■ **Text provided**:
***

Sen. Brenda Council has worked to halt the death penalty in Nebraska since she took office in 2009. (Photo courtesy Nebraska Legislature)

Unable to purchase the drug in the United States, Nebraska officials got it from overseas. But the head of the company that manufactured it says it was obtained under false pretenses. State officials maintain they purchased it legitimately from a middleman. But Omaha Sen. Brenda Council cited what she said was noted on an export-import form.

“The box checked? ‘Legitimate medical need,’” Council said. “An execution is a legitimate medical need? And we’re going to be complicit in this conduct?”

But Omaha Sen. Scott Lautenbaugh, a death penalty supporter, suggested the importation issue was a distraction being used by opponents.

***

[Saved entries]
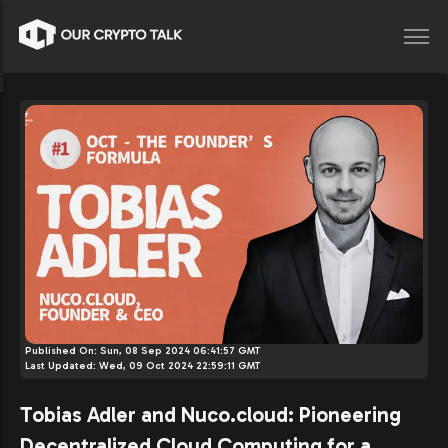
Published On:
Sun, 08 Sep 2024 06:41:57 GMT
Last Updated:
Wed, 09 Oct 2024 22:59:11 GMT
Tobias Adler and Nuco.cloud: Pioneering
Decentralized Cloud Computing for a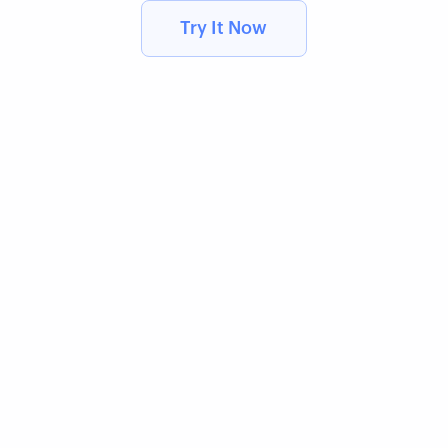
Try It Now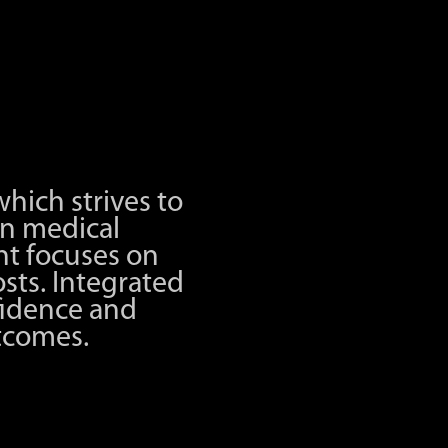
hich strives to
n medical
t focuses on
sts. Integrated
fidence and
utcomes.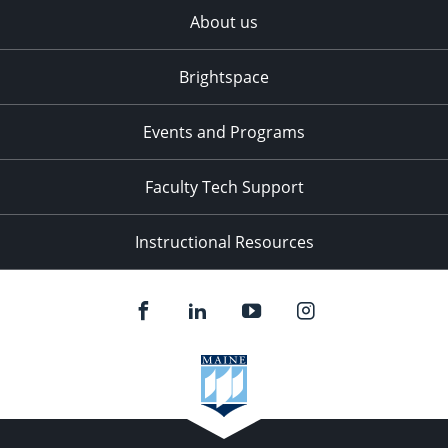
About us
Brightspace
Events and Programs
Faculty Tech Support
Instructional Resources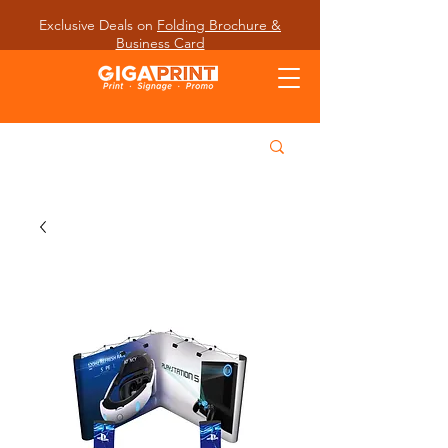
Exclusive Deals on
Folding Brochure &
Business Card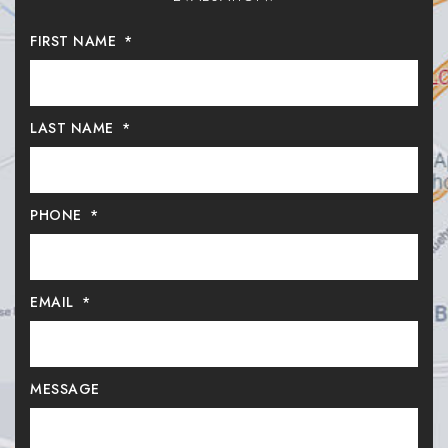
FIRST NAME
*
LAST NAME
*
PHONE
*
EMAIL
*
MESSAGE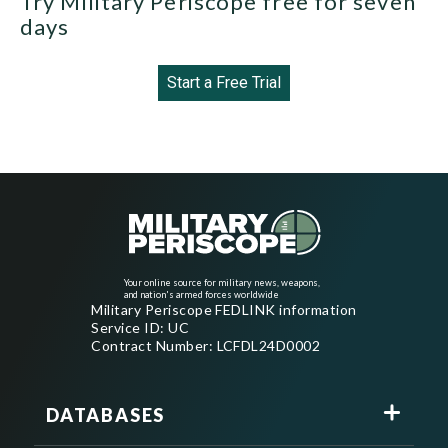
Try Military Periscope free for seven
days
Start a Free Trial
Your online source for military news, weapons,
and nation's armed forces worldwide
Military Periscope FEDLINK information
Service ID: UC
Contract Number: LCFDL24D0002
DATABASES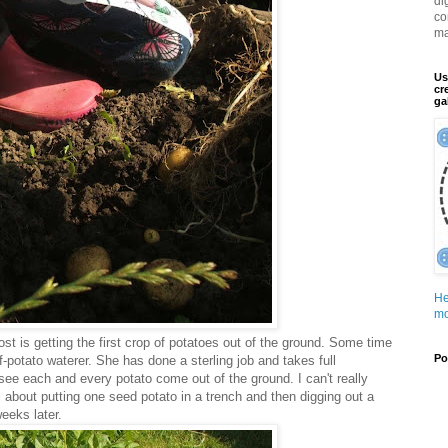
di
co
ma
Us
cr
ga
He
mo
ost is getting the first crop of potatoes out of the ground. Some time
Po
-potato waterer. She has done a sterling job and takes full
see each and every potato come out of the ground. I can't really
 about putting one seed potato in a trench and then digging out a
eeks later.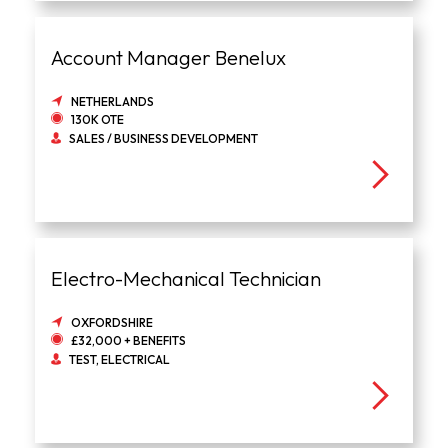
Account Manager Benelux
NETHERLANDS
130K OTE
SALES / BUSINESS DEVELOPMENT
Electro-Mechanical Technician
OXFORDSHIRE
£32,000 + BENEFITS
TEST, ELECTRICAL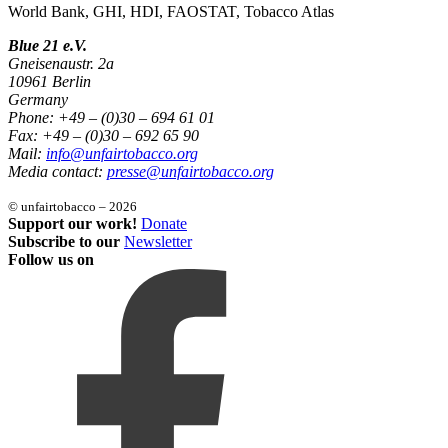
World Bank, GHI, HDI, FAOSTAT, Tobacco Atlas
Blue 21 e.V.
Gneisenaustr. 2a
10961 Berlin
Germany
Phone: +49 – (0)30 – 694 61 01
Fax: +49 – (0)30 – 692 65 90
Mail:
info@unfairtobacco.org
Media contact:
presse@unfairtobacco.org
© unfairtobacco – 2026
Support our work!
Donate
Subscribe to our
Newsletter
Follow us on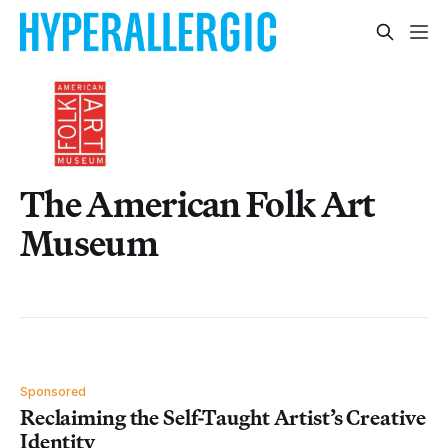
The American Folk Art
Museum
Sponsored
Reclaiming the Self-Taught Artist’s Creative
Identity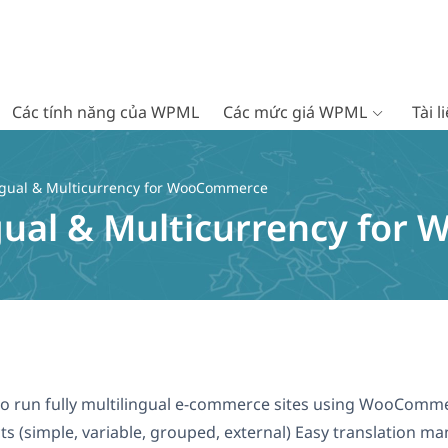
Các tính năng của WPML
Các mức giá WPML
Tài 
gual & Multicurrency for WooCommerce
gual & Multicurrency fo
le to run fully multilingual e-commerce sites using WooCo
 (simple, variable, grouped, external) Easy translation m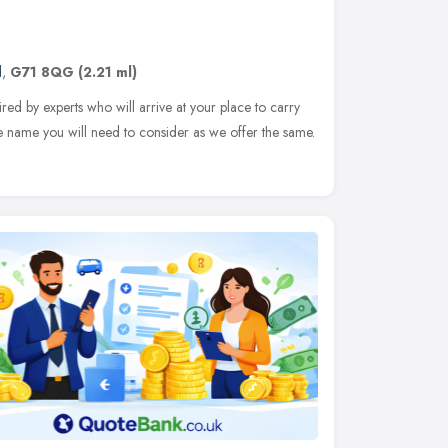
d
,
G71 8QG
(2.21 ml)
ed by experts who will arrive at your place to carry
e name you will need to consider as we offer the same.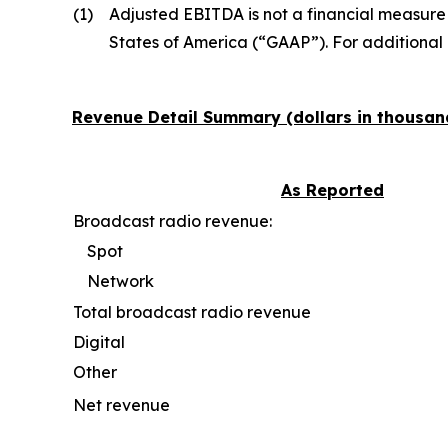
(1)
Adjusted EBITDA is not a financial measure
States of America (“GAAP”). For additional
Revenue Detail Summary (dollars in thousan
As Reported
Broadcast radio revenue:
Spot
Network
Total broadcast radio revenue
Digital
Other
Net revenue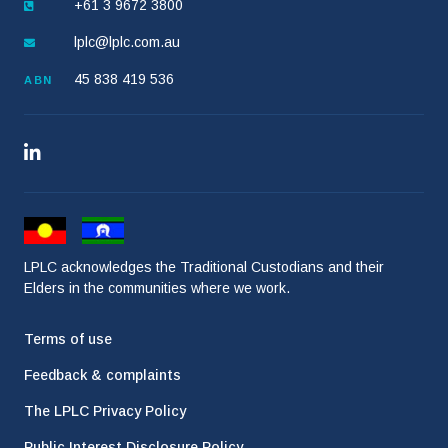
+61 3 9672 3800
lplc@lplc.com.au
45 838 419 536
ABN
LPLC acknowledges the Traditional Custodians and their
Elders in the communities where we work.
Terms of use
Feedback & complaints
The LPLC Privacy Policy
Public Interest Disclosure Policy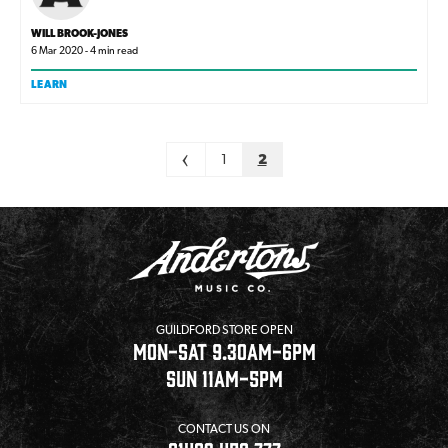
WILL BROOK-JONES
6 Mar 2020 - 4 min read
LEARN
Pagination
<
1
2
GUILDFORD STORE OPEN
MON-SAT 9.30AM-6PM
SUN 11AM-5PM
CONTACT US ON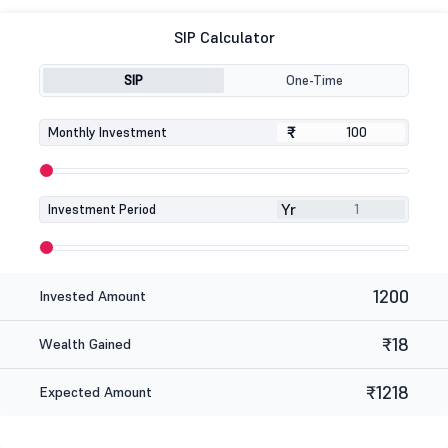
SIP Calculator
SIP
One-Time
₹
₹
Monthly Investment
Yr
Investment Period
1200
Invested Amount
₹18
Wealth Gained
₹1218
Expected Amount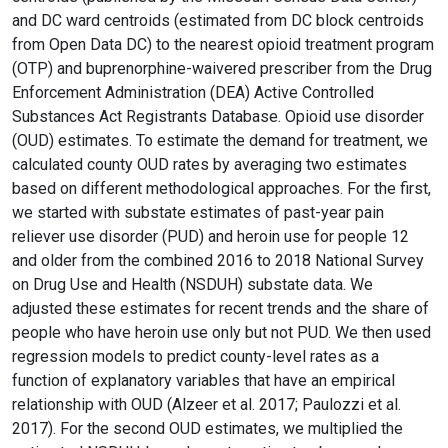
and DC ward centroids (estimated from DC block centroids
from Open Data DC) to the nearest opioid treatment program
(OTP) and buprenorphine-waivered prescriber from the Drug
Enforcement Administration (DEA) Active Controlled
Substances Act Registrants Database. Opioid use disorder
(OUD) estimates. To estimate the demand for treatment, we
calculated county OUD rates by averaging two estimates
based on different methodological approaches. For the first,
we started with substate estimates of past-year pain
reliever use disorder (PUD) and heroin use for people 12
and older from the combined 2016 to 2018 National Survey
on Drug Use and Health (NSDUH) substate data. We
adjusted these estimates for recent trends and the share of
people who have heroin use only but not PUD. We then used
regression models to predict county-level rates as a
function of explanatory variables that have an empirical
relationship with OUD (Alzeer et al. 2017; Paulozzi et al.
2017). For the second OUD estimates, we multiplied the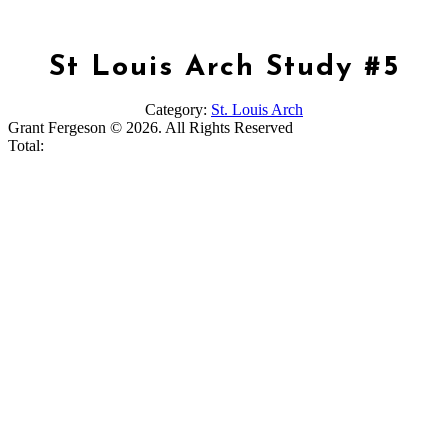
St Louis Arch Study #5
Category:
St. Louis Arch
Grant Fergeson © 2026. All Rights Reserved
Total: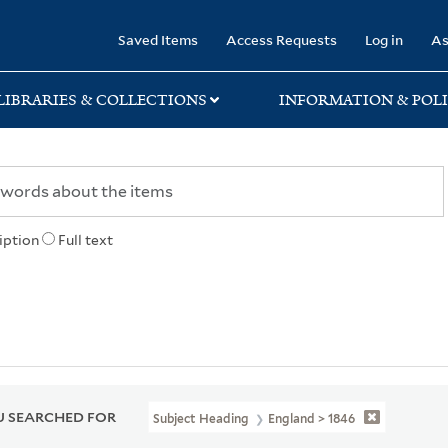
rary
Saved Items
Access Requests
Log in
As
LIBRARIES & COLLECTIONS
INFORMATION & POLI
iption
Full text
 SEARCHED FOR
Subject Heading
England > 1846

***

■ **Required actions**:
- a) Which place names appear in the excerpt about Nebraska's death penalty?
- b) Continue the article on Nebraska's death penalty drug from its final sentence.
You won't need the records for anything here.

■ **Results**:
- a) Nebraska, the United States, Omaha

- b)
“Now we’re talking about supposedly shameful conduct on the part of the Attorney General’s office in trying to obtain the drugs medically necessary – it’s a sedative – medically necessary to carry out the death penalty,” Lautenbaugh said. “What I see as kind of shameful is that we’re having litigation surrounding that process, with motions being filed in the wrong court by attorneys who know better – should know better. This is beyond zealous representation.”

After a few hours of debate, Council filed a motion to indefinitely postpone her own bill – a parliamentary maneuver that enables her to take it off the agenda without killing it.

In a later interview, she said she wants to leave time to see how the drug issue works out, while preserving the opportunity for senators to reconsider the bill later on this session.